The Dancing Pencils project encourages
both young and old to write.
(Image: umSinsi Press)
Youngsters are given the chance to spread
their creative wings.
(Image: umSinsi Press)
It’s no wonder Khulekani Magubane has produced 17 books by the age of 22. The young man possesses energy, something all good writers need. You can hear it in his tone, which is quick, sharp and electric.
Wolfgang Amadeus Mozart, Herman Melville and more recently, Jonathan Safran Foer, were precocious artists who produced some of their best work in their twenties. And while Magubane might not yet have reached those heights, he is certainly similarly prolific.
Magubane’s 18th book is due for publication later in the year. The thriller, titled McClew Brothers: Dark Maiden, follows a trio of detective brothers as they try to solve the case of missing priceless artwork.
Magubane, who comes from the small town of Estcourt in the KwaZulu-Natal Midlands, gains his inspiration from his surroundings, which he says teems with interesting stories and people.
“I based a lot of my characters on the colourful personalities that come from Estcourt,” he said.
The young wordsmith’s keen observation of social phenomena allows him to incorporate topical issues such as HIV/Aids and crime into his stories. He takes real-life tales and interprets them from his own perception.
“I have a passion for telling stories. I am one of those people who have a lot to say. Issues that I care about tend to make better stories.”
Developing literacy and local writing talent
Magubane’s books are mainly targeted at teenagers and young adults. He has been published by Felicity Keats since he was a teenager.
Keats founded her company umSinsi Press in 1995. The niche publishing group prints and distributes books written by members of the Dancing Pencils writing project, which aims to uncover local talent and promote literacy through mentorship, skills transfer and use of the mother tongue.
Members of the group are able to develop their creative skills and get useful feedback in a safe working environment. Online courses are also on offer.
There is no discrimination – no matter the topic, if the story is good enough it stands a chance of being published. The group’s oldest author is 94, and the youngest is a tender five years of age.
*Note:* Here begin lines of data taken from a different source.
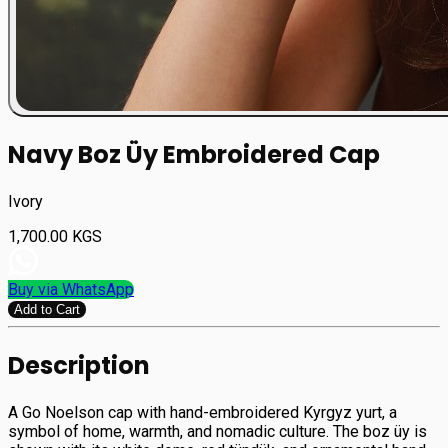
Navy Boz Üy Embroidered Cap
Ivory
1,700.00
KGS
Buy via WhatsApp
Add to Cart
Description
A Go Noelson cap with hand-embroidered Kyrgyz yurt, a
symbol of home, warmth, and nomadic culture. The boz üy is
Magubane discovered Keats through the Dancing Pencils project while in high school.
Values, virtues and a support system
One of Magubane’s greatest influences was his mother, Sethembile. As a priest, she laid the religious foundation in her son’s life. And as a poet and trained Dancing Pencils mentor, she inspired Magubane’s foray into writing.
He was the last of four children – he has one brother and two sisters – and grew up in a deeply religious home.
Despite this, Magubane does not regard himself as merely a religious person, but instead as one who has taken personal steps towards building a relationship with God. This, he said, is why he calls himself a born-again Christian.
These values have shaped him. Like most precocious people who became successful, he received a lot of support from his parents. His father always drummed into him the importance of education while his mother encouraged him to follow his dreams and to work hard.
Amongst the many virtues learnt from his Zulu culture, one stands out.
“One thing that I believe should not be forgotten is respect,” he said, referring to respect particularly for elders and people in authoritative positions.
He firmly believes that discussion is the one method that can help overcome challenges. The message in many of his books is clear – that unity amongst mankind can be achieved if people learn to understand each other. This, and the sharing of ideas, he believes, can foster mutually beneficial solutions.
“I come from an environment where I am encouraged to speak my mind. We always sought discussion to find resolutions,” he said.
Magubane looks up to great South African writers such as Zakes Mda, Wilbur Smith and Sifiso Mzobe. Mda’s Black Diamond is the sort of contemporary novel the young author would like to emulate.
As for his technique, he does what authors call auto-writing, whereby he writes freely without scrutinising every sentence.
However, in spite of his success, he is still prone to feelings of self-doubt and self-worth like many other authors.
“There are so many great writers in the world, I sometimes wonder if I should call myself a writer,” he said.
For anyone wanting to be a novelist, Magubane recommends a lot of reading. He also advises them to get their work exposed and read by as many people as possible.
“It is daunting but you do not have to be shy. Just get the work out there.”
For now, he feels he needs to broaden his circle of fellow writers and learn from them so that he can evolve.
He has already completed his journalism degree at the Durban University of Technology and would love to turn it into a career. He currently works for Invo Tech Communications Department and is a freelance writer for Genuine Magazine.
Magubane wants to usher in a new generation of South African writers by, one day, establishing his own publishing house that will distribute work by young scribes.
With the literary world firmly in his grasp, the energetic Magubane may yet be mentioned amongst the Mdas, Patons and Gordimers as one of South Africa’s foremost writers.